**YOUR TASK**. Exact copy, no pictures: every line from the one that contains "left eye: (46, 131)" through the end of the data below, and nothing else.

[Images with localized body landmarks]

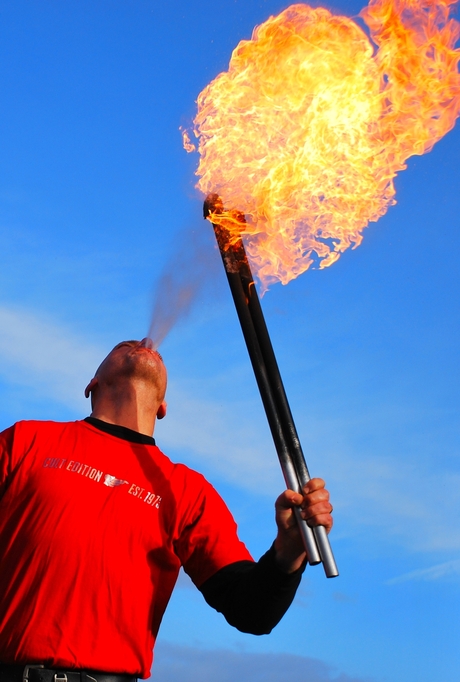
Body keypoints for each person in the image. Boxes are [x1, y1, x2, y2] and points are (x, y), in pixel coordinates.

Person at [0, 339, 334, 682]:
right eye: (123, 345)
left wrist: (288, 551)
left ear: (163, 406)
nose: (144, 343)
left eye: (151, 348)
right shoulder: (26, 440)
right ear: (92, 385)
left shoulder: (188, 491)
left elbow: (251, 612)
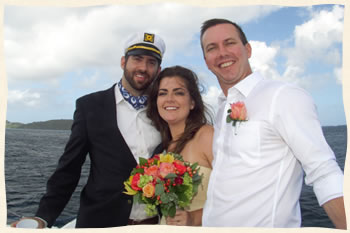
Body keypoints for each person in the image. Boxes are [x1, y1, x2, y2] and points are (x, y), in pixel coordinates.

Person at [200, 18, 347, 229]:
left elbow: (324, 171)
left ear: (248, 49)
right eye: (212, 48)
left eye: (230, 43)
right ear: (206, 61)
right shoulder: (222, 107)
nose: (222, 52)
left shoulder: (283, 96)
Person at [10, 32, 166, 228]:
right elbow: (69, 167)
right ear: (123, 62)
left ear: (159, 70)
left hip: (155, 224)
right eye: (137, 59)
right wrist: (43, 216)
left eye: (151, 62)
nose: (143, 67)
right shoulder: (90, 106)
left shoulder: (164, 110)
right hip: (100, 223)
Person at [146, 65, 214, 226]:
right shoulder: (163, 149)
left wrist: (194, 218)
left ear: (192, 102)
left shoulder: (206, 136)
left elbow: (235, 194)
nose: (169, 99)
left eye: (179, 92)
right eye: (163, 93)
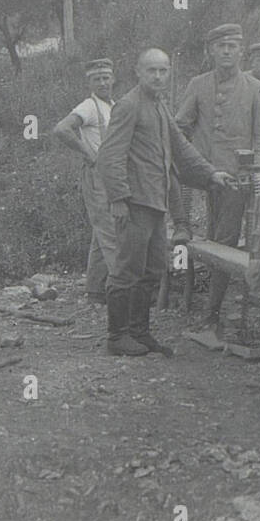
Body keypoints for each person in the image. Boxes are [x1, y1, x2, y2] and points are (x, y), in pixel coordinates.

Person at [97, 48, 236, 356]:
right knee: (126, 269)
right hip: (134, 202)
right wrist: (118, 198)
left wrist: (211, 174)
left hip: (155, 203)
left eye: (163, 71)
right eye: (151, 71)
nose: (158, 76)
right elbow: (110, 156)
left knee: (152, 268)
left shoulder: (159, 107)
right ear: (137, 72)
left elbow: (182, 148)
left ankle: (140, 332)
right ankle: (116, 336)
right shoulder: (129, 106)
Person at [175, 23, 260, 336]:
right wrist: (193, 162)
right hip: (205, 176)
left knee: (225, 240)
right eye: (221, 46)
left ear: (241, 51)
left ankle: (216, 310)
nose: (227, 52)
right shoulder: (198, 84)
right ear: (211, 51)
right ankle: (206, 301)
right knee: (208, 239)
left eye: (233, 46)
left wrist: (255, 175)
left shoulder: (257, 89)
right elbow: (179, 128)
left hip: (238, 180)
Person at [52, 58, 119, 305]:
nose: (103, 82)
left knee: (101, 231)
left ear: (113, 79)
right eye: (97, 79)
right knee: (110, 230)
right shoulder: (89, 106)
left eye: (106, 77)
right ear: (89, 82)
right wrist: (88, 154)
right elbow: (62, 129)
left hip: (114, 176)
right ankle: (122, 290)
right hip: (97, 177)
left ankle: (94, 291)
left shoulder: (114, 105)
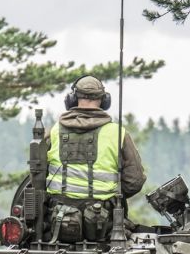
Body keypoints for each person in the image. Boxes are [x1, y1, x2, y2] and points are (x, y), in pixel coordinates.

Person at [45, 75, 146, 243]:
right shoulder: (117, 133)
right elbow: (135, 180)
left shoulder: (54, 131)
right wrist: (112, 199)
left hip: (59, 222)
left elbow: (37, 177)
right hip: (103, 224)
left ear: (72, 99)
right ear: (104, 100)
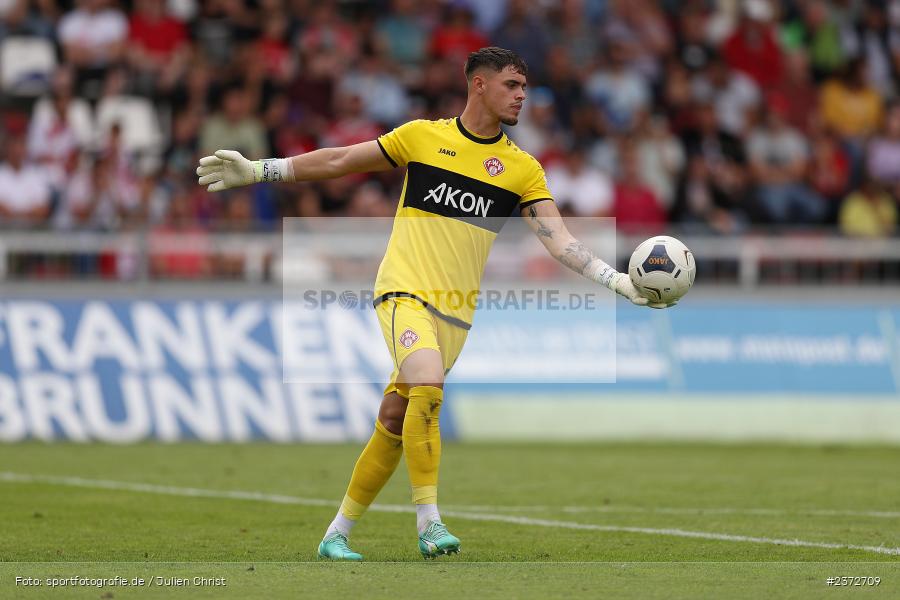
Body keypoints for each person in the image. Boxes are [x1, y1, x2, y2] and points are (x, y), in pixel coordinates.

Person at [196, 47, 672, 562]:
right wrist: (262, 170)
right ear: (479, 85)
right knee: (427, 381)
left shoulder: (521, 169)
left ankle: (337, 533)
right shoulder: (422, 137)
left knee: (397, 415)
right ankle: (430, 522)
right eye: (512, 85)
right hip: (402, 290)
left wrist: (618, 281)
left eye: (524, 88)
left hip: (456, 314)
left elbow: (558, 239)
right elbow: (340, 159)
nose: (521, 96)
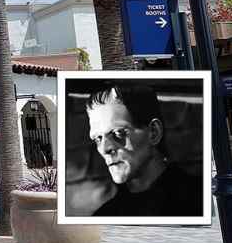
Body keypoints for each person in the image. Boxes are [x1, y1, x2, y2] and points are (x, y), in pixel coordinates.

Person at [85, 82, 202, 217]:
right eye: (98, 139)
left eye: (118, 133)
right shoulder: (104, 216)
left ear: (153, 132)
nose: (105, 148)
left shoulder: (200, 199)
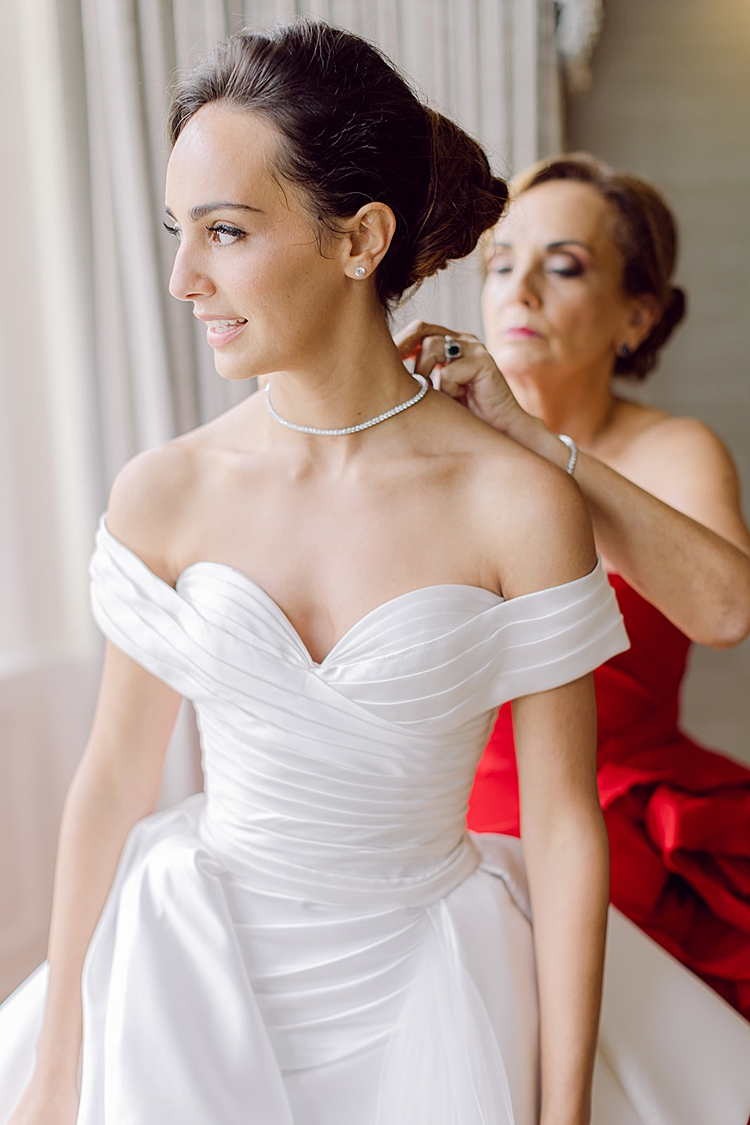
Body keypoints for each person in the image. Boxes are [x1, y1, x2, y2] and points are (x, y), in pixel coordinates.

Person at [0, 25, 749, 1125]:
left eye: (226, 231)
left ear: (361, 241)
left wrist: (562, 1105)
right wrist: (60, 1066)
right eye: (178, 231)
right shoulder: (162, 492)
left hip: (435, 981)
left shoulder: (517, 502)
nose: (182, 277)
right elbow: (111, 783)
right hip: (185, 977)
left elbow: (561, 822)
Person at [397, 153, 750, 1022]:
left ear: (637, 316)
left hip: (628, 826)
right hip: (457, 824)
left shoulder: (674, 450)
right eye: (501, 263)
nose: (519, 292)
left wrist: (535, 439)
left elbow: (727, 609)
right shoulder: (430, 445)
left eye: (562, 267)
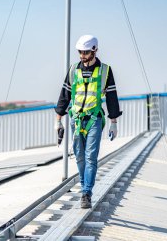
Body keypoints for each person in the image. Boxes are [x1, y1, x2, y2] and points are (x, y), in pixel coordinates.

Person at [55, 35, 122, 209]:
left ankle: (86, 193)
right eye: (80, 52)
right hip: (76, 120)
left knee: (91, 157)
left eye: (86, 52)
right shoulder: (73, 70)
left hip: (95, 119)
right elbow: (65, 95)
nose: (82, 56)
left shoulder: (105, 71)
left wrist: (113, 122)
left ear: (94, 50)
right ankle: (85, 187)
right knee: (79, 157)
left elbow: (112, 98)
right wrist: (58, 121)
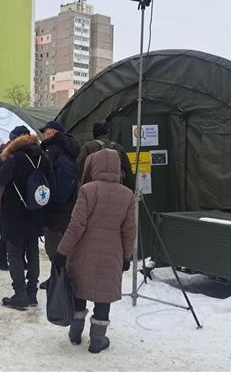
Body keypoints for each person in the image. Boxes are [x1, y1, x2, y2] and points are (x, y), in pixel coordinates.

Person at [53, 148, 137, 354]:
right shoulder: (127, 195)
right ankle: (98, 341)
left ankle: (75, 334)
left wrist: (62, 251)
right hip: (112, 254)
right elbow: (129, 230)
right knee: (103, 296)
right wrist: (127, 256)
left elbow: (76, 225)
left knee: (79, 290)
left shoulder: (88, 190)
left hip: (83, 252)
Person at [0, 132, 55, 310]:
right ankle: (32, 293)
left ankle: (20, 294)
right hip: (35, 211)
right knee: (32, 250)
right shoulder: (43, 158)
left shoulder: (14, 158)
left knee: (14, 253)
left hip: (14, 213)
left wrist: (2, 159)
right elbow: (52, 183)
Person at [39, 120, 81, 289]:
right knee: (65, 244)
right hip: (69, 204)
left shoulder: (52, 150)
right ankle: (59, 278)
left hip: (54, 206)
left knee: (53, 245)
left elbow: (45, 176)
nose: (43, 134)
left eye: (46, 131)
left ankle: (60, 281)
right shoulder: (71, 149)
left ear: (54, 132)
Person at [0, 126, 31, 271]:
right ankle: (3, 260)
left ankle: (13, 259)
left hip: (7, 196)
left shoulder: (9, 152)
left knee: (12, 230)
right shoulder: (8, 153)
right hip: (7, 197)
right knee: (7, 231)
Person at [77, 122, 134, 189]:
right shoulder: (118, 147)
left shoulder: (88, 147)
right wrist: (130, 188)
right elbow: (128, 170)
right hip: (117, 187)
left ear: (94, 134)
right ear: (106, 133)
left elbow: (79, 168)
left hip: (94, 188)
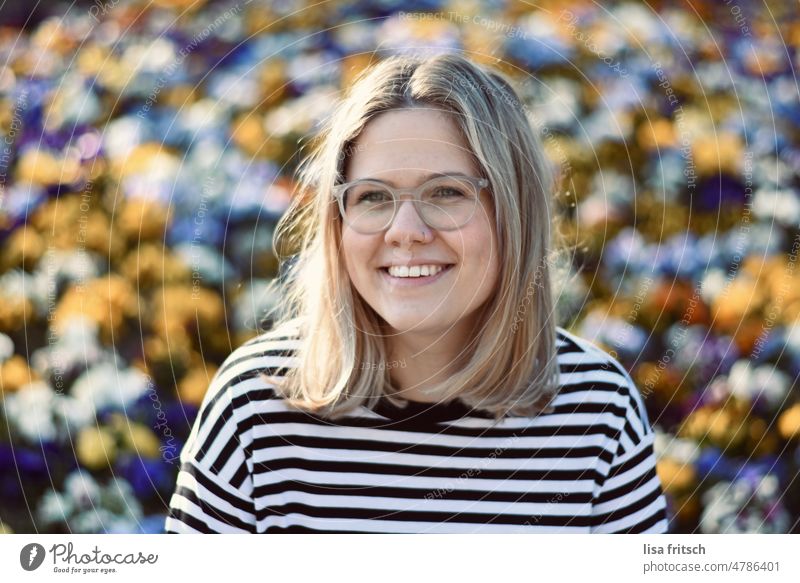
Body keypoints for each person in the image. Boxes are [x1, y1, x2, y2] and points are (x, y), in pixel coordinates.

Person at [164, 53, 669, 534]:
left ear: (514, 213)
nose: (405, 231)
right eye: (373, 197)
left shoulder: (597, 410)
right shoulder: (254, 405)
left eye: (447, 191)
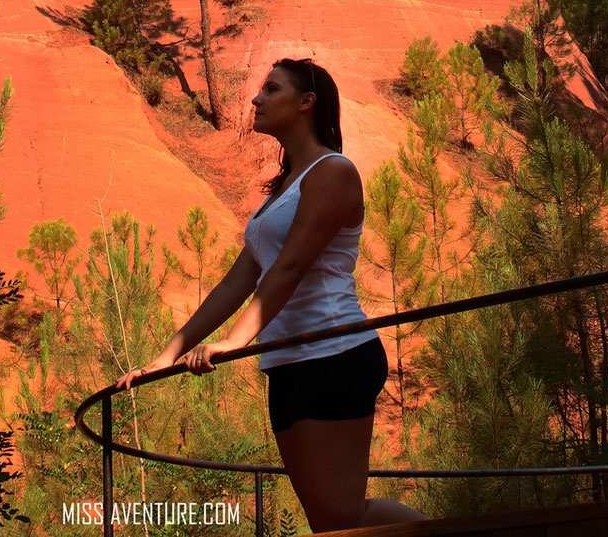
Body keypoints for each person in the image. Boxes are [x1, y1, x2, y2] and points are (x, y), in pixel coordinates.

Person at [115, 57, 427, 532]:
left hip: (334, 353)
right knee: (329, 521)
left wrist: (233, 342)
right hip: (288, 364)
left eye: (272, 89)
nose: (256, 99)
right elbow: (236, 283)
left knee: (344, 515)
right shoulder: (282, 192)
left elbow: (291, 268)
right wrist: (167, 355)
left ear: (307, 103)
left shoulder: (333, 172)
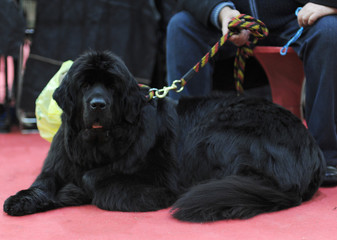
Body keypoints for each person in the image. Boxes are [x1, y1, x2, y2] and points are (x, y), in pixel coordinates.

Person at [166, 0, 337, 186]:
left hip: (300, 19)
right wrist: (223, 13)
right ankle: (183, 153)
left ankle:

**WRITTEN RESPONSE**.
left eye: (46, 131)
left ankle: (60, 281)
right shoulder: (71, 149)
left ear: (54, 132)
Person at [0, 126, 31, 271]:
right ankle: (3, 260)
left ankle: (13, 259)
left hip: (7, 196)
left shoulder: (9, 152)
left knee: (12, 230)
right shoulder: (8, 153)
right hip: (7, 197)
right knee: (7, 231)
Person at [77, 122, 134, 189]:
right shoulder: (118, 147)
left shoulder: (88, 147)
right wrist: (130, 188)
right elbow: (128, 170)
right hip: (117, 187)
left ear: (94, 134)
right ear: (106, 133)
left elbow: (79, 168)
left hip: (94, 188)
Body keypoints for each person in the image. Boxes are [x1, y1, x2, y2] and points are (x, y), in pixel coordinates.

Person at [164, 53, 669, 534]:
left ear: (514, 213)
nose: (405, 231)
right eye: (373, 197)
left shoulder: (597, 410)
right shoulder: (254, 405)
left eye: (447, 191)
Body keypoints for each person in the image. Boxes are [x1, y1, x2, y2] and points are (x, y), in pixel coordinates.

Person at [115, 57, 427, 532]:
left hip: (334, 353)
right knee: (329, 521)
left wrist: (233, 342)
right hip: (288, 364)
left eye: (272, 89)
nose: (256, 99)
right elbow: (236, 283)
left knee: (344, 515)
right shoulder: (282, 192)
left elbow: (291, 268)
right wrist: (167, 355)
left ear: (307, 103)
left shoulder: (333, 172)
Body keypoints for each person in the image. Boxes are [x1, y1, x2, y2] and points are (x, y), in pixel coordinates.

Person at [166, 0, 337, 186]:
left hip: (300, 19)
right wrist: (223, 13)
right ankle: (183, 153)
left ankle:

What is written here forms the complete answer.